Once you clone the repository, you will need to create a new file called config.py (or change the name of the provided config_ex.py file) inside the algorithms folder, this is where you will store your IBM Quantum Experience API token. If you don't have an account yet, go to IBM Quantum Experience to create one. Inside this file, just replace the following code YOUR_KEY with your actual key.

IBM_KEY = "YOUR_KEY"

Run on hardware

To run the circuits on real hardware, you will need to set up your IBM account as specified above. To run the circuit you desire in a real quantum computer, just uncomment the few lines of code that are above the code that runs the simulator. You will also need to load your IBM account, which relies on your config.py file being correctly written, to gain access to the hardware.

Note that not all circuits may be run in real hardware and some require modifications to run correctly. Those that require modifications to run correctly will make the necessary modifications when the function that builds the circuit gets the argument hardware=True, so you don't have to worry about modifying anything.
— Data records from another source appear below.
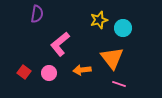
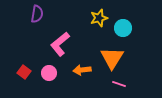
yellow star: moved 2 px up
orange triangle: rotated 10 degrees clockwise
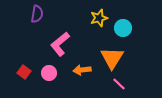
pink line: rotated 24 degrees clockwise
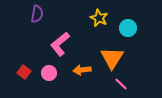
yellow star: rotated 30 degrees counterclockwise
cyan circle: moved 5 px right
pink line: moved 2 px right
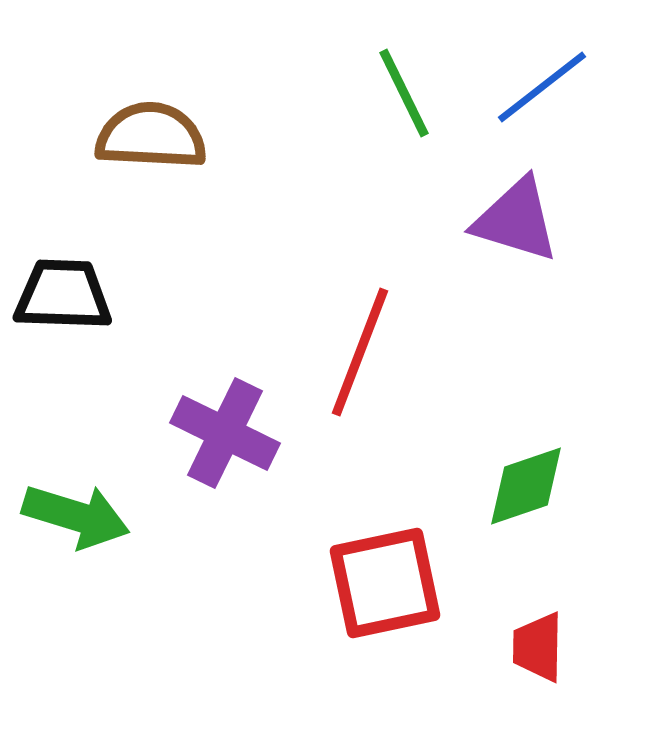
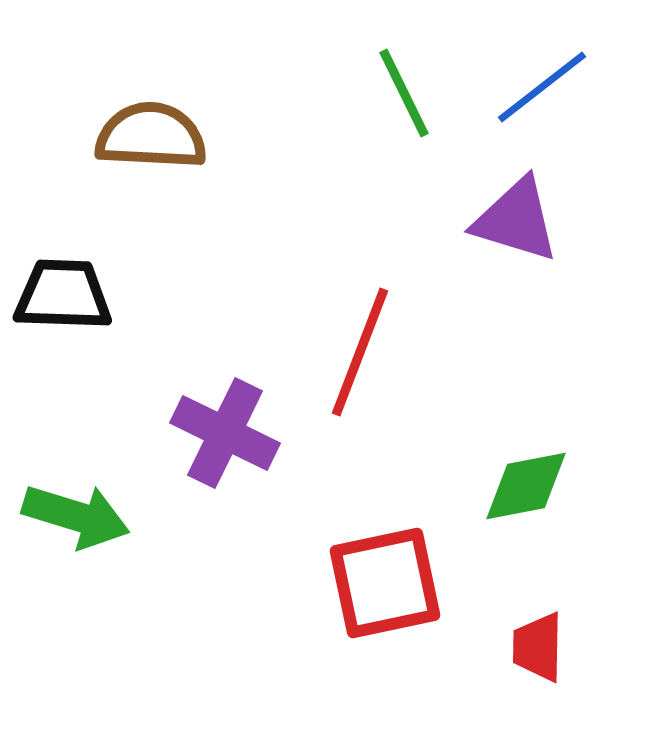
green diamond: rotated 8 degrees clockwise
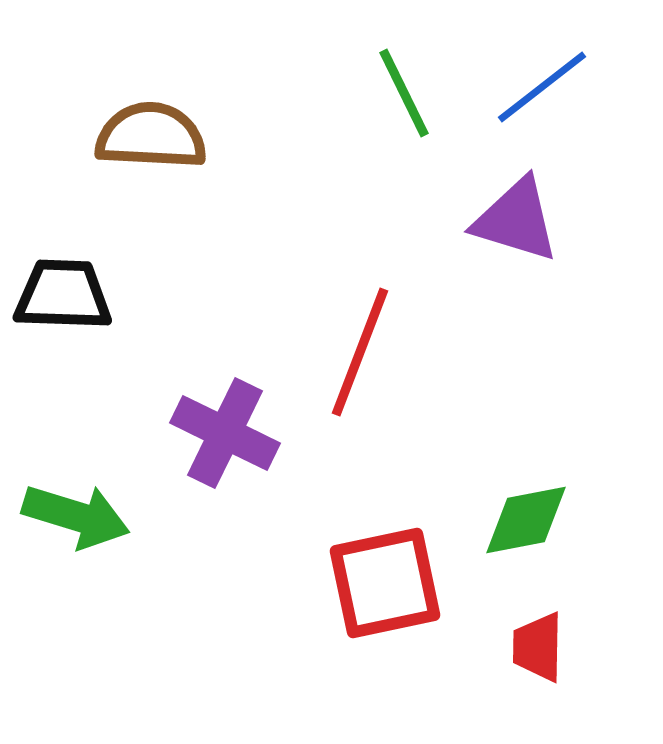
green diamond: moved 34 px down
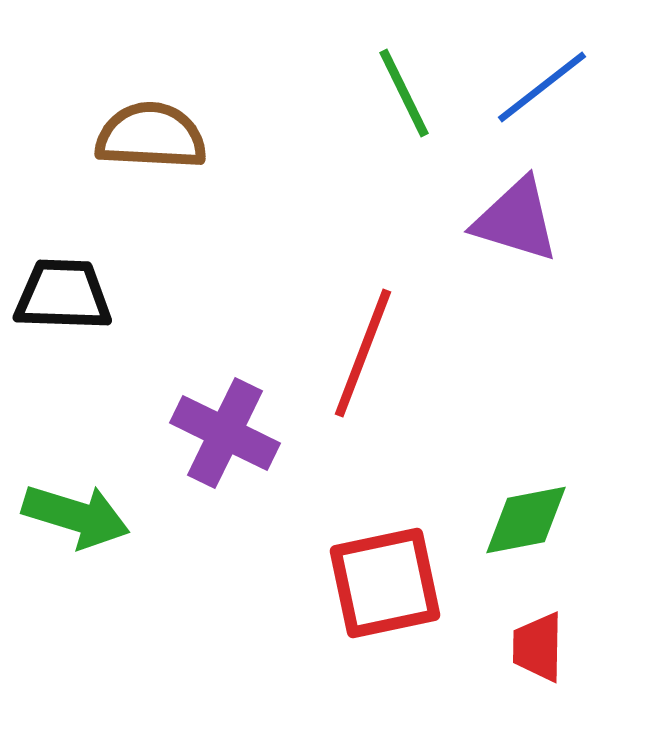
red line: moved 3 px right, 1 px down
However, I encourage you to check the code and the description of the circuit to understand the modifications made, why they are needed and how they work. The circuits that can't run in real hardware or don't need any changes won't accept the optional argument hardware.

Note: running a circuit on hardware can take time depending on the computers available and their queue. The least_busy() function is used to choose the least busy machine, but this doesn't guarantee that it will run immediately.

Contributing

Anyone is welcome and encouraged to contribute to this project, whether you are an expert in the field or just getting started on it. To contribute, you can clone the repository in your local machine, make the changes you want to contribute in a separate branch, and then open a pull request describing the changes you made. The pull request will then be reviewed and discussed prior to merging.